| REQUIRED ACTION |
Change every "single category" in the records to "single segment", keep all other wording the same, and give the records again without the pictures.

| ENTRIES SUPPLIED |
====================

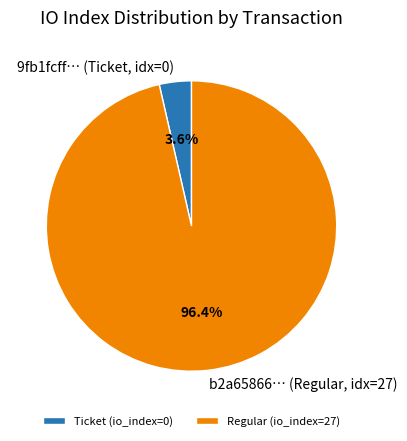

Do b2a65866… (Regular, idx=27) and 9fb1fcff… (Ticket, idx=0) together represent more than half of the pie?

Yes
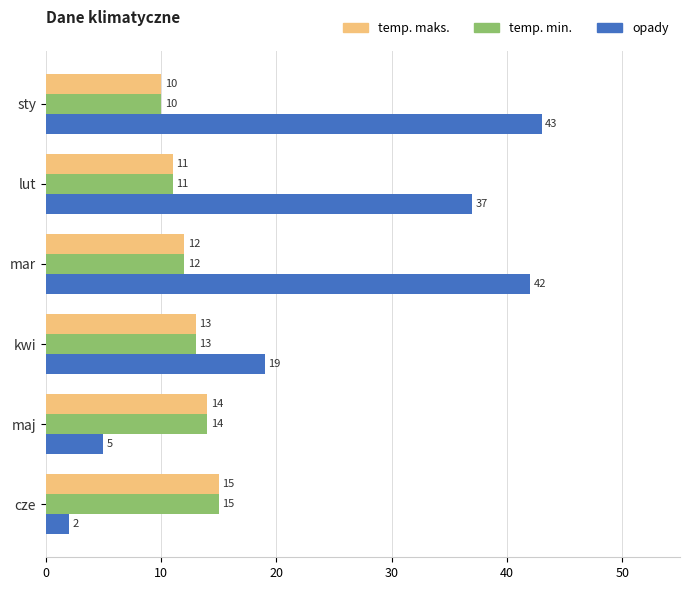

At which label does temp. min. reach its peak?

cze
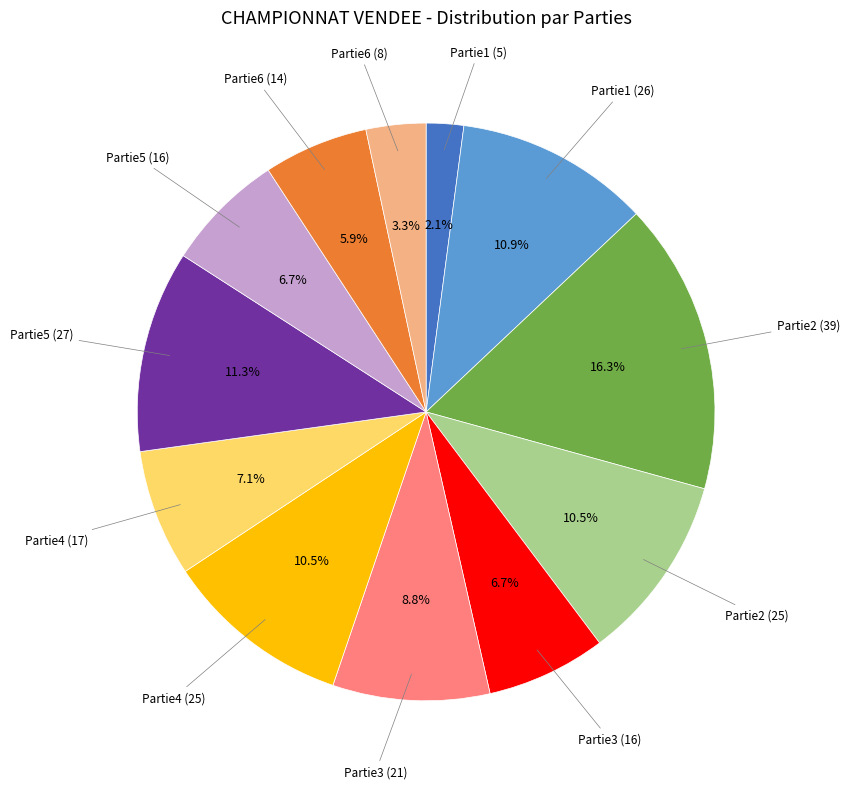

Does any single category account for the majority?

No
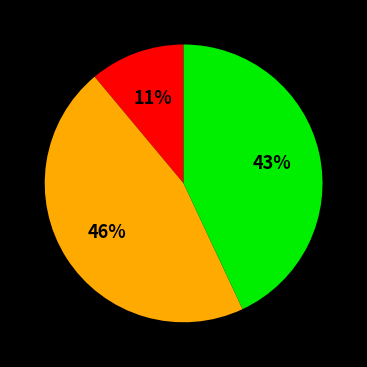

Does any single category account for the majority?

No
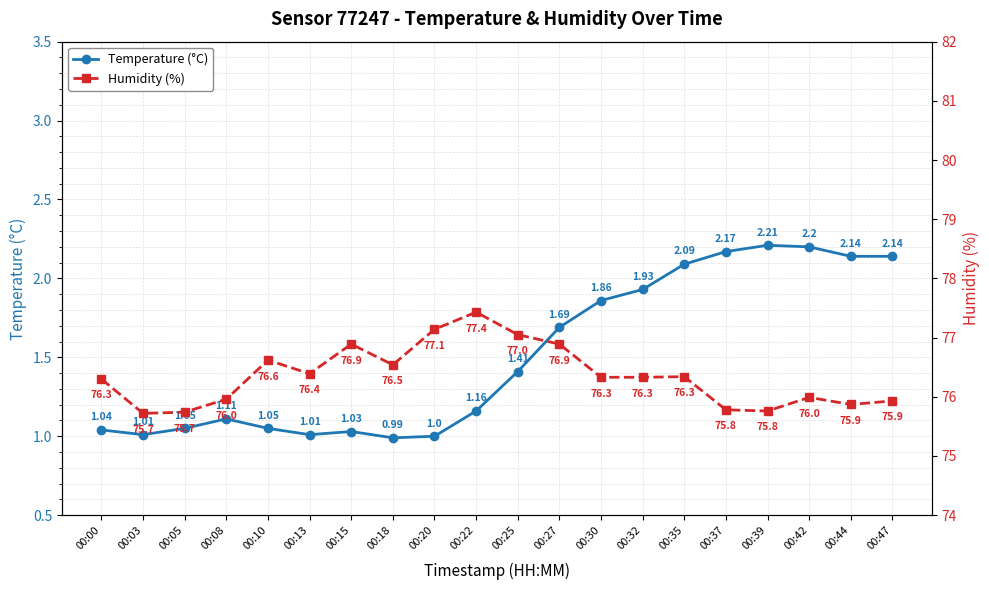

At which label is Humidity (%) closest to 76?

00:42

====================

| TASK RESPONSE |
Do b2a65866… (Regular, idx=27) and 9fb1fcff… (Ticket, idx=0) together represent more than half of the pie?

Yes

At which label does temp. min. reach its peak?

cze

Does any single segment account for the majority?

No

Does any single segment account for the majority?

No

At which label is Humidity (%) closest to 76?

00:42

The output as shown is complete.